Problemi che riguardano anche la Tassonomia Ue
Queste problematiche valgono per la Sfdr, ma anche per la tassonomia: il regolamento 2020/852, già pubblicato in gazzetta ufficiale europea, ma che entrerà in vigore per le aziende l’1 gennaio 2022. Obbligherà gli operatori finanziari che promuovono prodotti definiti sostenibili da un punto di vista ambientale a rendicontare come i propri investimenti siano allineati agli obiettivi ambientali previsti dal regolamento. «In mancanza di indicazioni precise, ma anche di dati, almeno all’inizio dovremo basarci su delle sime. Perché sarà difficile avere dati certi dagli emittenti», spiega Roberto Grossi.
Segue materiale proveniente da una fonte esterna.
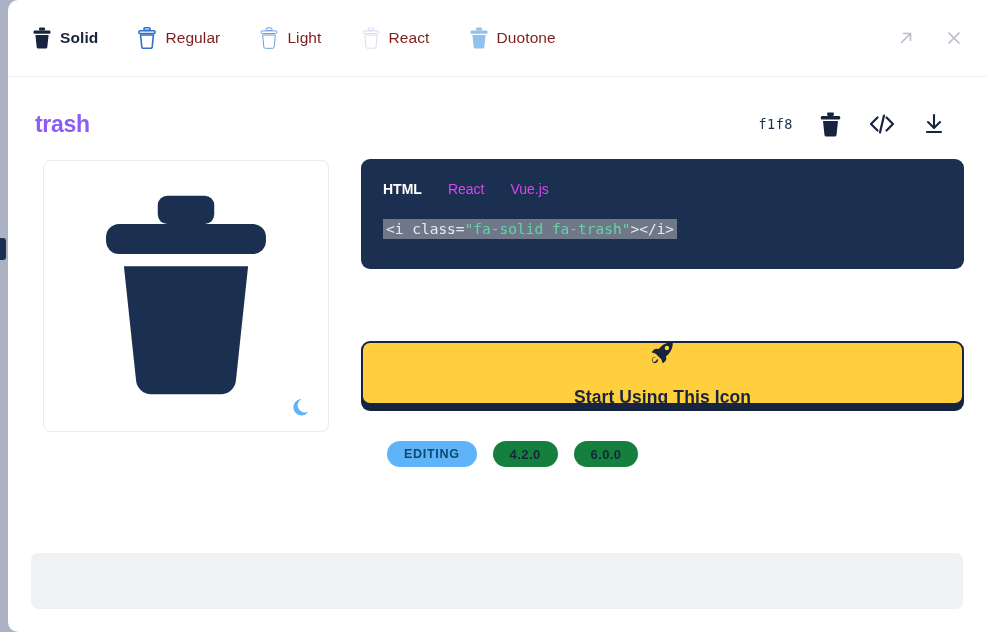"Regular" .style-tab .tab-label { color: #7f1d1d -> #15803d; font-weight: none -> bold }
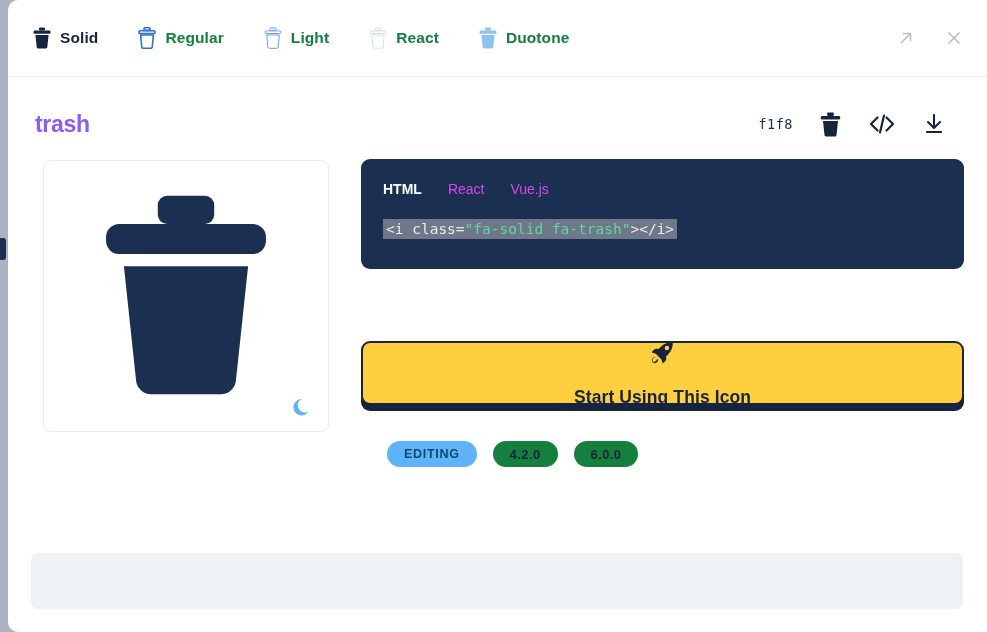"f1f8" div { html: <div> <span>f1f8</span> <span> <svg> <rect></rect> <rect></rect> <path></path> </svg> </span> <span> <svg> <path></path> <path></path> <path></path> </svg> </span> <span> <svg> <path></path> <path></path> <path></path> </svg> </span> </div> -> none }
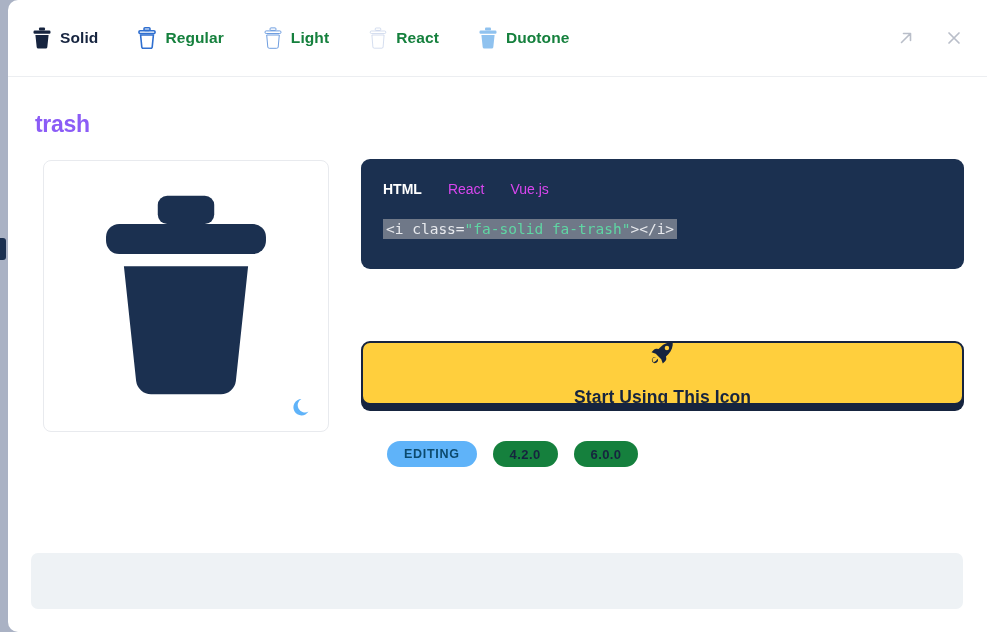"HTML" #code-panel { height: 110px -> 127px; padding: 22px 32px 0 22px -> 22px 32px 0 33px }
Ma la tassonomia non basta, servono scelte politiche
La tassonomia è un elemento molto importante per il mondo della finanza sostenibile, perché mette in chiaro di cosa si parla, mira a definire chiaramente quali attività, ma anche quali imprese, possono definirsi sostenibili. Ma da sola serve a ben poco. Questo è il messaggio lanciato da Eurosif, che ha da poco pubblicato un Position Paper proprio per precisare il ruolo e il senso della tassonomia europea.
«La tassonomia è solo un sistema per identificare e classificare le “attività economiche sostenibili” da un punto di vista ambientale». Si legge nel documento di Eurosif, che spiega come però nulla nella tassonomia possa spingere flussi di capitali verso gli in vestimenti sostenibili.
«La tassonomia dice solo cos’è un investimento sostenibile, non cosa sia un buon investimento da un punto di vista finanziario. E per i clienti conta ancora di più il ritorno dell’investimento – chiarisce Victor van Hoor – Secondo McKinsey nel suo rapporto “Come l’Unione europea potrebbe raggiungere emissioni nette zero a costo netto zero” (dicembre 2020), l’UE ha bisogno di 28 trilioni di euro di investimenti, appunto per arrivare alla neutralità climatica al 2050. Ma, sempre secondo le stime di McKinsey, circa il 50% di questi investimenti non sono redditizi nell’attuale contesto politico del prezzo del carbonio, della tassazione e dei sussidi».
«Per raggiungere la neutralità climatica al 2050 – conclude Victor van Hoor – è necessario un mix di incentivi, disincentivi, fiscalità, grazie al quale risulti conveniente investire in modo sostenibile. Non dipende dal regolatore, né dal mondo della finanza. È una questione di politica e di politica industriale. L’obiettivo della commissione di orientare i capitali verso un’economia sostenibile non è possibile solo con delle normative. Servono scelte politiche. Serve un mix di tasse e sussidi».
Non fossilizzarsi sulla tassonomia
Anzi, limitare il proprio sguardo alla tassonomia potrebbe essere controproducente. Lo sostiene Roberto Grossi di Etica Sgr: «La tassonomia, lo sforzo di dare definizioni chiare e univoche in ambito di sostenibilità, è importante, ma non è tutto. È solo un punto di partenza. Ma bisogna stare attenti a non cadere in un approccio troppo tassonomico e quindi rigido. Non dobbiamo confondere l’esigenza di trasparenza con un appiattimento su uno stesso livello. Si rischia un’eccessiva omologazione e standardizzazione, che potrebbe fare perdere la parte generativa e innovativa. Corriamo il rischio di omologarci su categorie definite oggi e privarci di quello che la scienza potrebbe portare domani, in termini di sviluppo sostenibile».